After seeding 7 day old spheres on collagen membranes, cells started to attach to the surface (Fig. 7). No differences in compound structure were observed between the three fat types hADSC. Within the following weeks the micromasses absorbed into the collagen membrane, while a spreading out of cells was visible after 5 days (Fig. 7). Spheres were totally absorbed into the collagen membrane after 14 to 28 days with the shapes of the spheres still being observable. Changes in expression of CD44, CD90, and CD13 of ADSC microspheres on collagen membrane were analysed with IHC staining and a semi quantitative score was defined. The results were summarised in Table 1. One way ANOVA was accomplished and differences were analysed on a level of significance of p < 0.05; referring to score of CD44 with a p-value of 0.0044, referring to score of CD90 with a p-value of 0.046, and referring to score of CD13 with a p-value of 2.9 × 10^− 6. Also a PostHoc test was performed. There were significant differences for CD44 between omental and visceral cells (p = 0.0085) such as between omental and subcutaneous cells (p = 0.002). Furthermore, a statistical differences was found for CD13 between subcutaneous and visceral cells (p = 5.23 × 10^− 5) and between subcutaneous and omental cells (p = 1.7 × 10^− 4).

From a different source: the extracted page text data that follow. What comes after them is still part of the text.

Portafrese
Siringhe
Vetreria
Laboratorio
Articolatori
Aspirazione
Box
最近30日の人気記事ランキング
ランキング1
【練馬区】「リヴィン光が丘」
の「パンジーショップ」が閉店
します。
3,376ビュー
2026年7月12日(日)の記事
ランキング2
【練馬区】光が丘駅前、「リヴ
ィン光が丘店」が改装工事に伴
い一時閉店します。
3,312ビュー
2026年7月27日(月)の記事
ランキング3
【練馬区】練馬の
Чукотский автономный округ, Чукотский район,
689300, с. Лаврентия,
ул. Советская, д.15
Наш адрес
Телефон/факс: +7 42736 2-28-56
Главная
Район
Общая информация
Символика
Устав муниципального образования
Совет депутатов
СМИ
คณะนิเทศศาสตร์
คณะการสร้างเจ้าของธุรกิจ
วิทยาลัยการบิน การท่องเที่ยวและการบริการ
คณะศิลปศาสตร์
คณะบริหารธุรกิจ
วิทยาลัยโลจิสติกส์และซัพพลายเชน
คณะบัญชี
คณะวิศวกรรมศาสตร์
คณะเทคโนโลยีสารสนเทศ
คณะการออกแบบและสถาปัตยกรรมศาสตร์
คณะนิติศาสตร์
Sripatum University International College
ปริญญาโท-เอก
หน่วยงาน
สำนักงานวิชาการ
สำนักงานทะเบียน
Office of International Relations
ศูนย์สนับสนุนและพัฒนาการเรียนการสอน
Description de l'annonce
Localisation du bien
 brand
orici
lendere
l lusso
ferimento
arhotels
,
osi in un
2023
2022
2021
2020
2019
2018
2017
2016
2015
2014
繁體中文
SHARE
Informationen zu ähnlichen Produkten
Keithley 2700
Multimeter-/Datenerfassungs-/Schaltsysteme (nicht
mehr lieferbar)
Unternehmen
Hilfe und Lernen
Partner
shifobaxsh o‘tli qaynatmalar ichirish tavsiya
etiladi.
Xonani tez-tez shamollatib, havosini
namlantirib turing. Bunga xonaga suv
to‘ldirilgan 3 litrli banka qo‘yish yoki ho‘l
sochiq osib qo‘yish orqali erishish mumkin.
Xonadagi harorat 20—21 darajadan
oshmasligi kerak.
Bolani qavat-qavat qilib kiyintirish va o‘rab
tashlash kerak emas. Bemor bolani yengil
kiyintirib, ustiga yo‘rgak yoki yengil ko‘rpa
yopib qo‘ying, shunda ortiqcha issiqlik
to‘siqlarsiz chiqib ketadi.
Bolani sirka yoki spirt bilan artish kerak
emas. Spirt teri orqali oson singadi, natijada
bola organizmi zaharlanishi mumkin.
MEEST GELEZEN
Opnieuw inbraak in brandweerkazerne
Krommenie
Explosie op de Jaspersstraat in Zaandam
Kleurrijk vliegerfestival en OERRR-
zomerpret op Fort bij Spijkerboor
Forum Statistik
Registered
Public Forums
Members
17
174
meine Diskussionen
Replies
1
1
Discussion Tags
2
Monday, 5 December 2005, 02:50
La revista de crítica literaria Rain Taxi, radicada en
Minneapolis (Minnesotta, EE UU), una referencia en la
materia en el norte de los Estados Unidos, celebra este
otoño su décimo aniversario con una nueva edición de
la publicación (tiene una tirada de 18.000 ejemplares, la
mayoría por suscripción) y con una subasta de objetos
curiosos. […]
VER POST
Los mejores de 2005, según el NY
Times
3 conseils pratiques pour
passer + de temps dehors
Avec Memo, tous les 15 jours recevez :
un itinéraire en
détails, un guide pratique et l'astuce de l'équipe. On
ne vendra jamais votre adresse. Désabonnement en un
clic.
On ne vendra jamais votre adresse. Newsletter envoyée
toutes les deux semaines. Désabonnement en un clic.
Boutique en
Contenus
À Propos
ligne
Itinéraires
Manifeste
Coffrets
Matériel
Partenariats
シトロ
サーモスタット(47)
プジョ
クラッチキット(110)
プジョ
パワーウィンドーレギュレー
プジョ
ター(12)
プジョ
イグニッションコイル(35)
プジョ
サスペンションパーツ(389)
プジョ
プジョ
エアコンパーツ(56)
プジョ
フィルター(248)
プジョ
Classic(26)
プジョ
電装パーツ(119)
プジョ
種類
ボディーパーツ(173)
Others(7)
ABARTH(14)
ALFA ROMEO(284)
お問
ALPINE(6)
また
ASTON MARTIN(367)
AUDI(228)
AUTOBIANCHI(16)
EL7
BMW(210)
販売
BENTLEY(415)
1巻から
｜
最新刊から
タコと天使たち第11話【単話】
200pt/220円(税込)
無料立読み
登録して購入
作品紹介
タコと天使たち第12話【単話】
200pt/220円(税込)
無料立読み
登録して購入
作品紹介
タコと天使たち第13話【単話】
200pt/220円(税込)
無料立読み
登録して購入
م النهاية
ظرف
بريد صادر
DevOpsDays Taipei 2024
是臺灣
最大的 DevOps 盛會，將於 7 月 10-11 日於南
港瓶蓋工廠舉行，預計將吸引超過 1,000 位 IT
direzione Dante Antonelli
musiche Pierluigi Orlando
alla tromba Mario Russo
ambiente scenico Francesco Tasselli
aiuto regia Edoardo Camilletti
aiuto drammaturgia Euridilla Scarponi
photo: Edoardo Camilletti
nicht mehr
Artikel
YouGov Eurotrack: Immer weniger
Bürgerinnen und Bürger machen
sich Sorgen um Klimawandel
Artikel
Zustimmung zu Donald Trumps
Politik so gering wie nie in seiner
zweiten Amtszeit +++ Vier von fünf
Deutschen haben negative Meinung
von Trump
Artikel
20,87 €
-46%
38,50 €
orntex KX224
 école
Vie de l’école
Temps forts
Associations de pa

The expression of CD44 decreased gradually in hADSC micromasses of all three fat types. After 28 days, it was no longer expressed in hADSC derived from omental fat (Tab. 1). The expression of CD90 also decreased in time, but it was detectable after 28 days. Also the expression of CD90 increased during the first weeks in hADSC micromasses derived from subcutaneous and visceral fat (Tab. 1). The expression of CD13 remained constant with slight fluctuations (Tab. 1).

Surgical procedures are often accompanied by hard and soft tissue-defects. For its repair, we presented three types of fat tissue as a multipotent stem cell reservoir. Micromasses in combination with a scaffold like collagen presents a solid, robust, and good manageable cell conglomerate to fill-out tissue defects.

Micromass formation of all three analysed fat tissues could be achieved. Formation process was similar between fat types and observed differences were slightly.

Micromasses of all three fat types adhered to collagen and were incorporated into collagen matrix. Expression of stem cell markers common used in hADSC changed during cultivation. These are first hints for a beginning de-differentiation of hADSC.

In conclusion, hADSC derived from subcutaneous fat tissue appearing to be the best material for regeneration concepts.